PROMPT: Reproduce word for word the lines of the records below, starting at the first line and ending at the line containing "hij beschikbaar en voor wie is dit".

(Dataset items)
==============================
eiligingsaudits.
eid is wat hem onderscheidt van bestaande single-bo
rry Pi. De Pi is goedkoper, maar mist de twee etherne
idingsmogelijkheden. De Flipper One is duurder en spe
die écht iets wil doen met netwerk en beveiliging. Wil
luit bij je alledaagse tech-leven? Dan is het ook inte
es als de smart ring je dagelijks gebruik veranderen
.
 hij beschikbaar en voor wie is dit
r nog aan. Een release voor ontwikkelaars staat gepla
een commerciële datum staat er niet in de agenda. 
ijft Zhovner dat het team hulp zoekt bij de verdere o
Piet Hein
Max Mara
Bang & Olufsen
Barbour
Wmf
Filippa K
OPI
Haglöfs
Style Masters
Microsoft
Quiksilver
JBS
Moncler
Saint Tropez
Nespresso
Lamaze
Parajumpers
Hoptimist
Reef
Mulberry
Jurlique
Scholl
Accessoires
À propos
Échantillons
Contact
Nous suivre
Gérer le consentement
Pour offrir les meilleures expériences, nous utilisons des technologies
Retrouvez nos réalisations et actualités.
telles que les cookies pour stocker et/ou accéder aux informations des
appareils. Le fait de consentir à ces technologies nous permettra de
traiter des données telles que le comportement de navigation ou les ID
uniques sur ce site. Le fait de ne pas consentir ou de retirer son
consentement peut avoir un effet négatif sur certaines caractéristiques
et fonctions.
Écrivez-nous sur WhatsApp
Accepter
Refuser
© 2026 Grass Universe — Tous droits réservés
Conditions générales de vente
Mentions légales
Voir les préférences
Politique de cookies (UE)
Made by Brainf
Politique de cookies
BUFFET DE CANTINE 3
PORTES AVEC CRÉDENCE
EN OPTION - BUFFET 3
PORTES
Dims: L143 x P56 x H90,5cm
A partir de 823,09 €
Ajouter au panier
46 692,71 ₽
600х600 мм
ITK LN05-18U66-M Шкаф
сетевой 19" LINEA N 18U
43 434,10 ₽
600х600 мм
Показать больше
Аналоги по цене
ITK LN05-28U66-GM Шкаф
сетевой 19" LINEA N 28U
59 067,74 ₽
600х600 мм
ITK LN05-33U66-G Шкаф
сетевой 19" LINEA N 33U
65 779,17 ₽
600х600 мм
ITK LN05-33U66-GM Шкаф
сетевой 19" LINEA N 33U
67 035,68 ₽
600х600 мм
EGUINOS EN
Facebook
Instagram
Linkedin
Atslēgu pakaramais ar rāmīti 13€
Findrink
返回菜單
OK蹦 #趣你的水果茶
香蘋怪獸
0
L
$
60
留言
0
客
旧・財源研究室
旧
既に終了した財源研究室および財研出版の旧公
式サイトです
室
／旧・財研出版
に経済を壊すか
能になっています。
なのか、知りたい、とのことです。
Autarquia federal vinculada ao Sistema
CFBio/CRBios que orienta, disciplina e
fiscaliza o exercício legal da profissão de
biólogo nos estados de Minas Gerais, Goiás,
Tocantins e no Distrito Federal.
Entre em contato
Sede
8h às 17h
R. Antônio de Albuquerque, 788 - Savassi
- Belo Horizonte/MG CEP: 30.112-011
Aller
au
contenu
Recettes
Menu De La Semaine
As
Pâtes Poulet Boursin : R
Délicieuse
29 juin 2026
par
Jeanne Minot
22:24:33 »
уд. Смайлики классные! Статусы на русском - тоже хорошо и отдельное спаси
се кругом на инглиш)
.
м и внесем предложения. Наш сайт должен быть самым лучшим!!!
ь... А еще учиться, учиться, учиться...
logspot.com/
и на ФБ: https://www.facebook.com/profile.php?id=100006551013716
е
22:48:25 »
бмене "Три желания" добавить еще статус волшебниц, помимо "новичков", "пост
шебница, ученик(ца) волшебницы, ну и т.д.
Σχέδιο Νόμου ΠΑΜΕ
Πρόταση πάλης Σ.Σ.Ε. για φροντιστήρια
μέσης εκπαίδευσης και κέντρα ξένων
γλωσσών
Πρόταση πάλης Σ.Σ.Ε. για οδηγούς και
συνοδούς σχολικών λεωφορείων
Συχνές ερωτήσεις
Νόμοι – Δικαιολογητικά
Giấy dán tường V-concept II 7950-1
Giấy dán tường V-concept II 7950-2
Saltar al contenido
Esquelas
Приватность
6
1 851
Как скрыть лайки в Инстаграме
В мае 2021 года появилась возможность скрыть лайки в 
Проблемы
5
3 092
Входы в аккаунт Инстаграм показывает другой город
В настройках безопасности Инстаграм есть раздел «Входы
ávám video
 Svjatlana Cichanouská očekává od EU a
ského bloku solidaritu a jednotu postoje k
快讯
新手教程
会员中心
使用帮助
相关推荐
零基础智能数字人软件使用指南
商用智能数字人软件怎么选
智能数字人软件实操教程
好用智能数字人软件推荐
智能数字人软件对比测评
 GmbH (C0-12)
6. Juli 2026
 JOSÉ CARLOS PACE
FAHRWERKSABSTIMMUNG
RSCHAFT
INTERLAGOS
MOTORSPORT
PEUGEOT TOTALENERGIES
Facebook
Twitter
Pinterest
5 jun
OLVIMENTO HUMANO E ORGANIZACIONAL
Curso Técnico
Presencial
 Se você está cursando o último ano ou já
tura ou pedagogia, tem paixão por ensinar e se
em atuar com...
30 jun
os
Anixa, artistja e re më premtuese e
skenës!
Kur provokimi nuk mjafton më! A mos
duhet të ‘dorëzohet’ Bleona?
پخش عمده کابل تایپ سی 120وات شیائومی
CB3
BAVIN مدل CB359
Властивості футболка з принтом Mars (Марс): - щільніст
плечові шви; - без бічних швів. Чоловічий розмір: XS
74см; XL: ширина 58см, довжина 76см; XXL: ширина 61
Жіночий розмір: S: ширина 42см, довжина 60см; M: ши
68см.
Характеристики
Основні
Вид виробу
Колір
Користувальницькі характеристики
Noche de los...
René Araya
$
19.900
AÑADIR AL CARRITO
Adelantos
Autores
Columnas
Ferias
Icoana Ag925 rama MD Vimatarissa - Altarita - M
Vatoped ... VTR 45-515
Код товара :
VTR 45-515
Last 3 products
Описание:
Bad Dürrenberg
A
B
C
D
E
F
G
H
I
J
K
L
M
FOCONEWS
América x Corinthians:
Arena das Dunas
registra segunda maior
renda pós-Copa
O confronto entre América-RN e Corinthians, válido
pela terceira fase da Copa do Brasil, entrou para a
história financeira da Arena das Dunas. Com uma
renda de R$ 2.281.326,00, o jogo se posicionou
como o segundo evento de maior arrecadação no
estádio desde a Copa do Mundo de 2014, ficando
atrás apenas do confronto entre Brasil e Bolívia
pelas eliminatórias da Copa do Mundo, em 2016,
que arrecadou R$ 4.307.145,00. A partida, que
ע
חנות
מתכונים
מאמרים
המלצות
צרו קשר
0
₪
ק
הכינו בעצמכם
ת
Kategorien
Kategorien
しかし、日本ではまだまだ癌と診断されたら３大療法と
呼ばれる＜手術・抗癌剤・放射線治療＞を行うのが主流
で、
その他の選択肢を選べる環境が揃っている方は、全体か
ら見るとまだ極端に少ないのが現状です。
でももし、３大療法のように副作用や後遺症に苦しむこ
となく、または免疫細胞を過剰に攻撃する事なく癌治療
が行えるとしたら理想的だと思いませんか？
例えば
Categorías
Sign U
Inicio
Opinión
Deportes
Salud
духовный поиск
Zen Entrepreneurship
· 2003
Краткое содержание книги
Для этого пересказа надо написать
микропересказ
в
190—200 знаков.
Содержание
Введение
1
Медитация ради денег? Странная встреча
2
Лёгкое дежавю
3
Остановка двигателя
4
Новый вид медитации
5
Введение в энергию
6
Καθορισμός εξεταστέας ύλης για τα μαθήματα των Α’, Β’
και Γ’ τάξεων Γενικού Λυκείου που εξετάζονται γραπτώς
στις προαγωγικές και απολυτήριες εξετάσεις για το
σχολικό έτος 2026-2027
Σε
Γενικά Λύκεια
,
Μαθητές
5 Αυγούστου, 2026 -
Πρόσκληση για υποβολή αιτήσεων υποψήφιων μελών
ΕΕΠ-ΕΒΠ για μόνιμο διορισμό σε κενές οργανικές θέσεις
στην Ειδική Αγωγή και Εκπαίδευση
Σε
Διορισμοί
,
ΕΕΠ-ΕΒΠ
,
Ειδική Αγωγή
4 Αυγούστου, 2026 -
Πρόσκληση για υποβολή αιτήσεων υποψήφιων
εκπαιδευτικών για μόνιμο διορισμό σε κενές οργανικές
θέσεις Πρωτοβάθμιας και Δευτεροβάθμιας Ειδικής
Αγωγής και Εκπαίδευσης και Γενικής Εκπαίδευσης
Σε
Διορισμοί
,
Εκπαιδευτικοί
==============================
SOLUTION BELOW:
eiligingsaudits.
eid is wat hem onderscheidt van bestaande single-bo
rry Pi. De Pi is goedkoper, maar mist de twee etherne
idingsmogelijkheden. De Flipper One is duurder en spe
die écht iets wil doen met netwerk en beveiliging. Wil
luit bij je alledaagse tech-leven? Dan is het ook inte
es als de smart ring je dagelijks gebruik veranderen
.
 hij beschikbaar en voor wie is dit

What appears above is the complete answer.